> **REQUIREMENT**:
Go through the entries below and copy each line containing the word "stained".

------ EXTRACTED ENTRIES

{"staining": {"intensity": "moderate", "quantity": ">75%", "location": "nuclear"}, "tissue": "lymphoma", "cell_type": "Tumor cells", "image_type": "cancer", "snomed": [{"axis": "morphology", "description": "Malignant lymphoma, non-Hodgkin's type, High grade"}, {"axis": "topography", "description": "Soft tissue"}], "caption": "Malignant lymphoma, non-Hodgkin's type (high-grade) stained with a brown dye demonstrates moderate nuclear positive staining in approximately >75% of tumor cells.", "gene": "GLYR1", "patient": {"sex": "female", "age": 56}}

------------
------ EXTRACTED ENTRIES

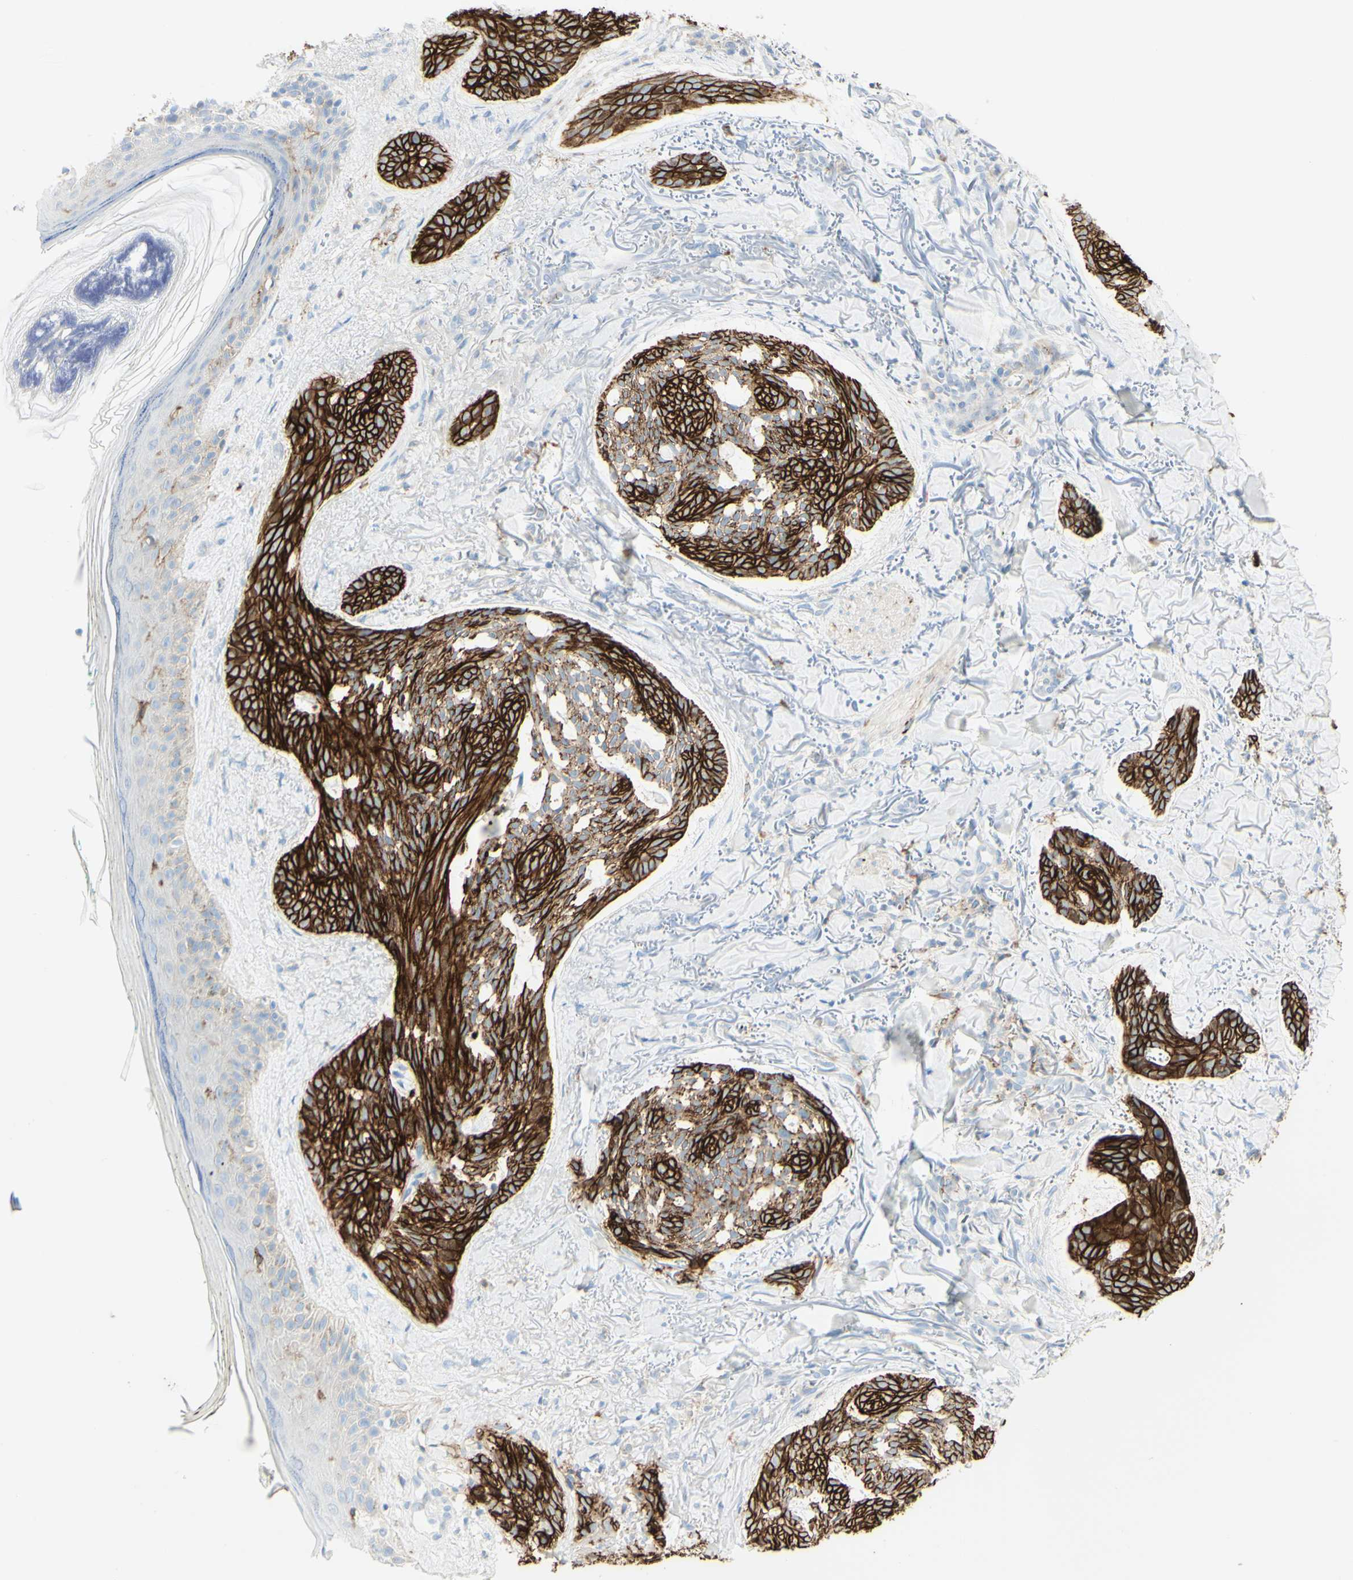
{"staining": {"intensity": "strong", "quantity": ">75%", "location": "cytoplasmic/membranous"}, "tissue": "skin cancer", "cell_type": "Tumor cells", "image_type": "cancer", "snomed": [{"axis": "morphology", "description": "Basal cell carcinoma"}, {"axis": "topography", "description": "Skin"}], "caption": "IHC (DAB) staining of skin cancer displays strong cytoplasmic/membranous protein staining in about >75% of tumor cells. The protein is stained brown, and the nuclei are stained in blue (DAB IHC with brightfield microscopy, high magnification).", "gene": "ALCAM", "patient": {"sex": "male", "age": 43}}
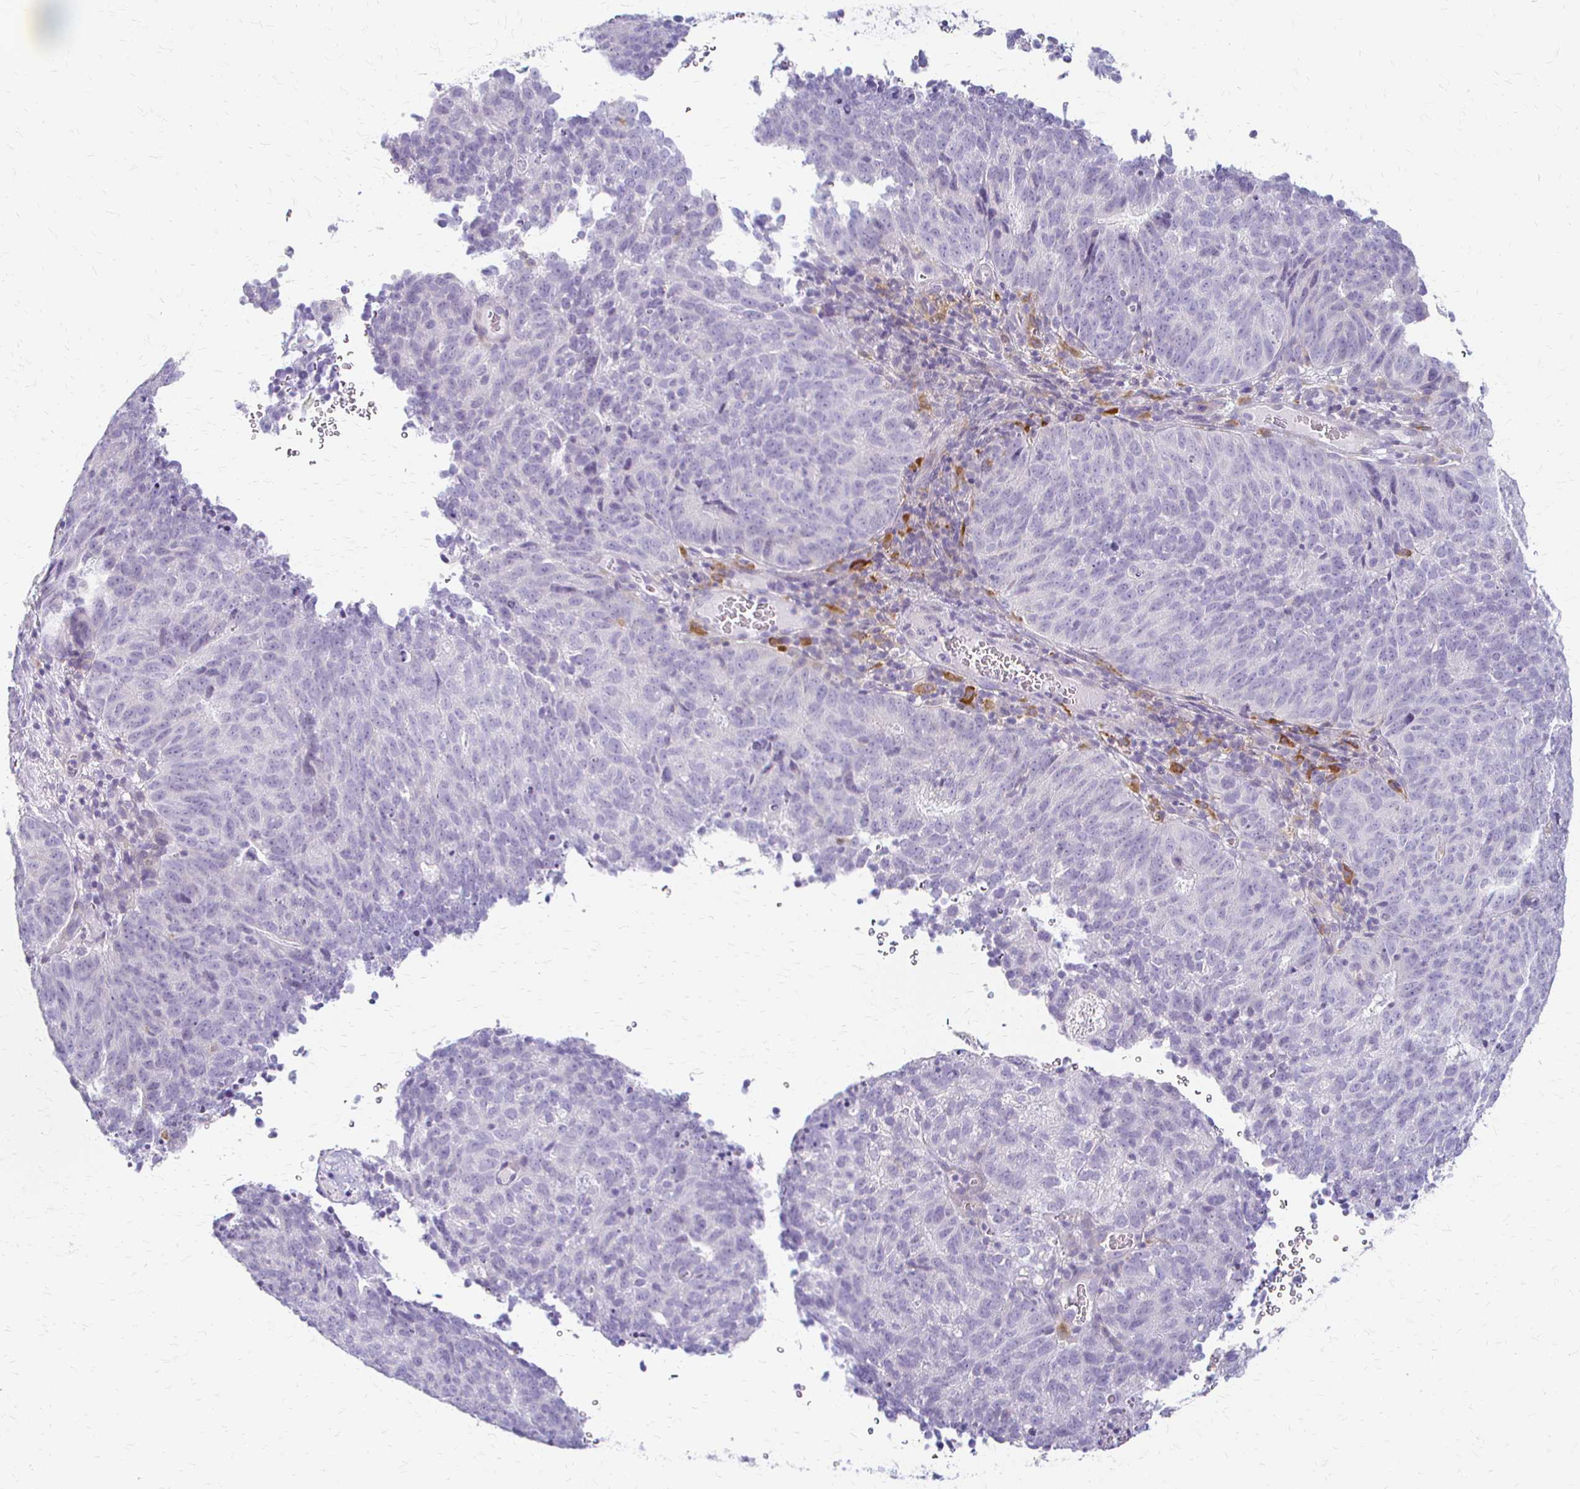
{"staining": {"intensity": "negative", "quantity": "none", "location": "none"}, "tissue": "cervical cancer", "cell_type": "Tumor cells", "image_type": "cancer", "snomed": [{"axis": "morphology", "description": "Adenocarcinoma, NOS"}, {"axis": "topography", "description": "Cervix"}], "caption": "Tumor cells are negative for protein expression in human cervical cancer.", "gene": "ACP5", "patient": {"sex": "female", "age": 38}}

------------

> **EXERCISE OUTPUT**:
{"staining": {"intensity": "moderate", "quantity": ">75%", "location": "nuclear"}, "tissue": "lymphoma", "cell_type": "Tumor cells", "image_type": "cancer", "snomed": [{"axis": "morphology", "description": "Malignant lymphoma, non-Hodgkin's type, High grade"}, {"axis": "topography", "description": "Soft tissue"}], "caption": "Malignant lymphoma, non-Hodgkin's type (high-grade) stained with a brown dye demonstrates moderate nuclear positive staining in approximately >75% of tumor cells.", "gene": "GLYR1", "patient": {"sex": "female", "age": 56}}
{"staining": {"intensity": "strong", "quantity": ">75%", "location": "cytoplasmic/membranous"}, "tissue": "skin cancer", "cell_type": "Tumor cells", "image_type": "cancer", "snomed": [{"axis": "morphology", "description": "Basal cell carcinoma"}, {"axis": "topography", "description": "Skin"}], "caption": "IHC (DAB) staining of skin cancer displays strong cytoplasmic/membranous protein staining in about >75% of tumor cells. The protein is stained brown, and the nuclei are stained in blue (DAB IHC with brightfield microscopy, high magnification).", "gene": "ALCAM", "patient": {"sex": "male", "age": 43}}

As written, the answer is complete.